Валентин Катаев - Алмазный мой венец
Хотя разница в чинах уже не имела значения, все же я чувствовал себя младшим как по возрасту, так и по степени литературной известности.
…Туман, ползущий с вершины Ай-Петри, куда мы впоследствии вскарабкались, напоминал нам газовую атаку…
Тысячу раз описанные Байдарские ворота открыли нам внезапно красивую бездну какого-то иного, совсем не русского мира с высоким морским горизонтом, с почти черными веретенами кипарисов, с отвесными скалистыми стенами Крымских гор того бледно-сиреневого, чуть известкового, мергельного, местами розоватого, местами голубоватого оттенка, упирающихся в такое же бледно-сиреневое, единственное в мире курортное небо с несколькими ангельски белыми облачками, обещающее вечное тепло и вечную радость.
Исполинская темно-зеленая туманная мышь Аю-Дага, припав маленькой головкой к прибою, пила морскую воду сине-зеленого бутылочного стекла, а среди нагромождения скал, поросших искривленными соснами, белел водопад Учан-Су, повисший среди камней, как фата невесты, бросившейся в пропасть перед самой свадьбой.

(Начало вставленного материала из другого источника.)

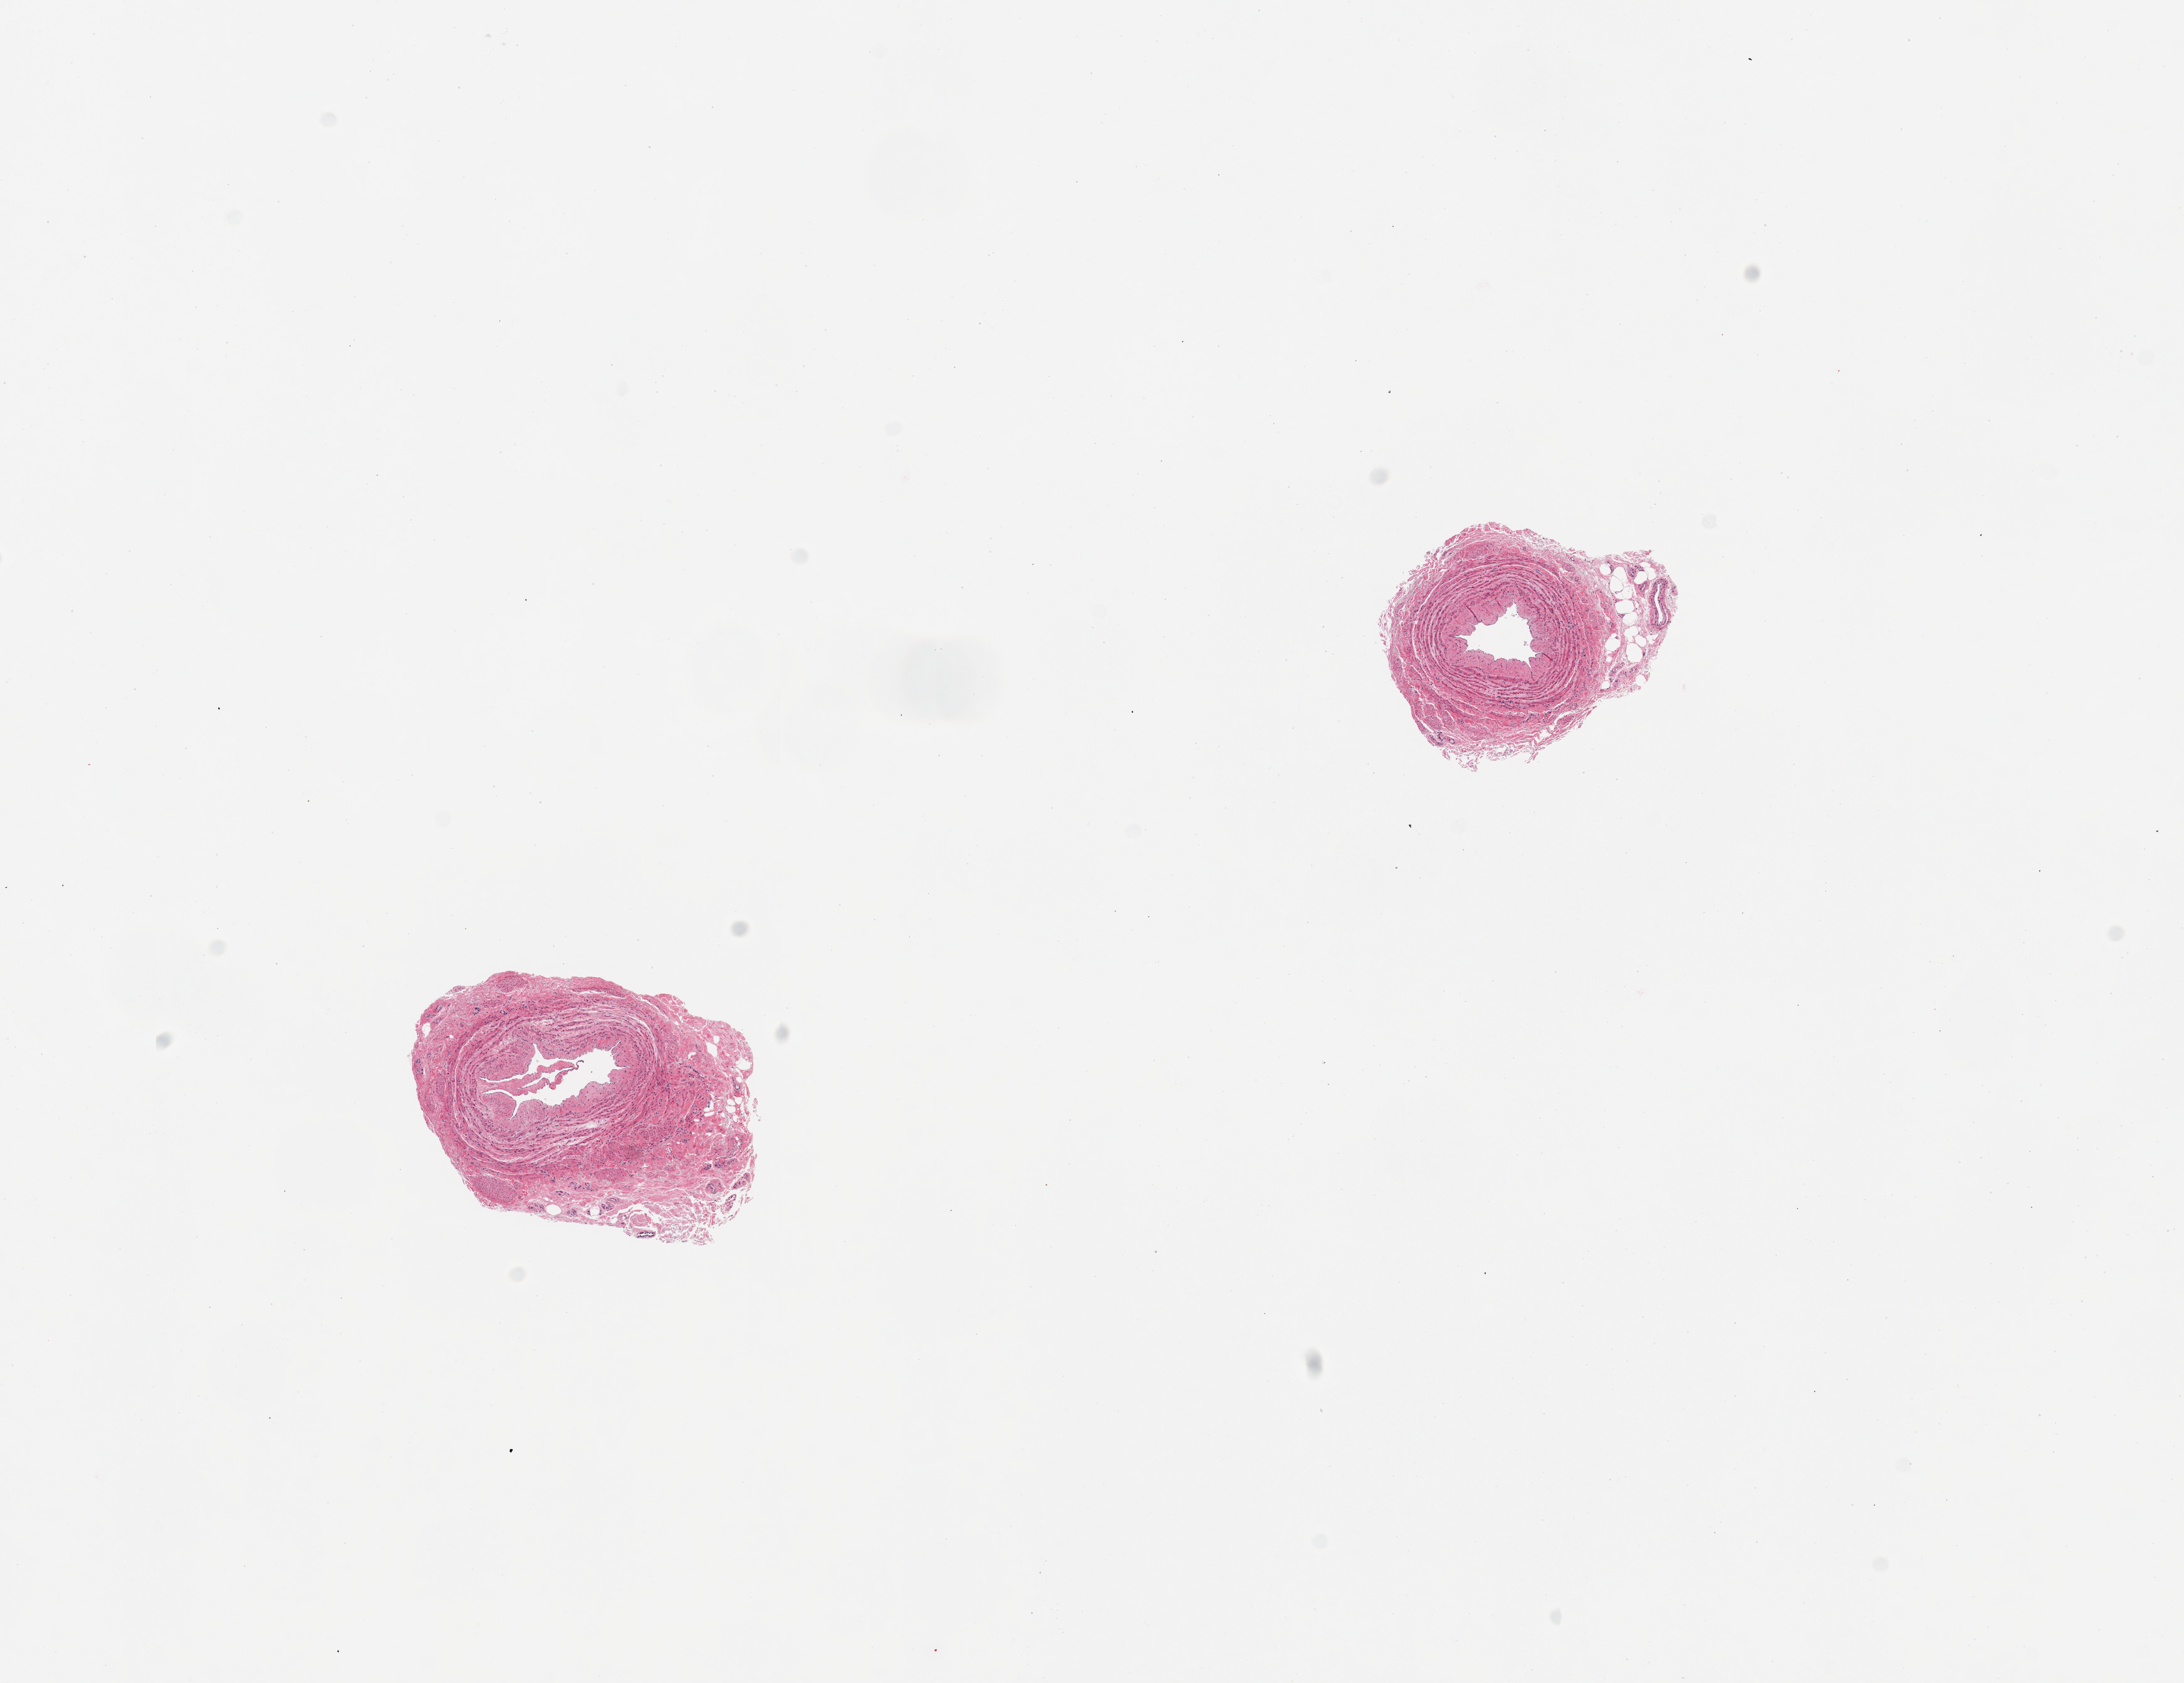
Digitized hematoxylin and eosin (H&E)-stained section, brightfield — a low-resolution overview of the entire scanned area, about 13.8 x 10.6 mm (from a 20x scan). PAXgene-fixed paraffin-embedded (PFPE) section. Sampled site (target tissue): tibial artery. Donor tissue sample. Female donor.
* reviewer comment on this tissue sample: 2 pieces; well trimmed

В мире блаженного безделья мы сблизились со штабс-капитаном, оказавшимся вовсе не таким замкнутым, каким впоследствии изображали его различные мемуаристы, подчеркивая, что он, великий юморист, сам никогда не улыбался и был сух и мрачноват.
Все это неправда.
Богом, соединившим наши души, был юмор, не оставлявший нас ни на минуту. Я, по своему обыкновению, хохотал громко – как однажды заметил ключик, «ржал», – в то время как смех штабс-капитана скорее можно было бы назвать сдержанным ядовитым смешком, я бы даже сказал – ироническим хехеканьем, в котором добродушный юмор смешивался с сарказмом, и во всем этом принимала какое-то непонятное участие черная бородавка под его извивающимися губами.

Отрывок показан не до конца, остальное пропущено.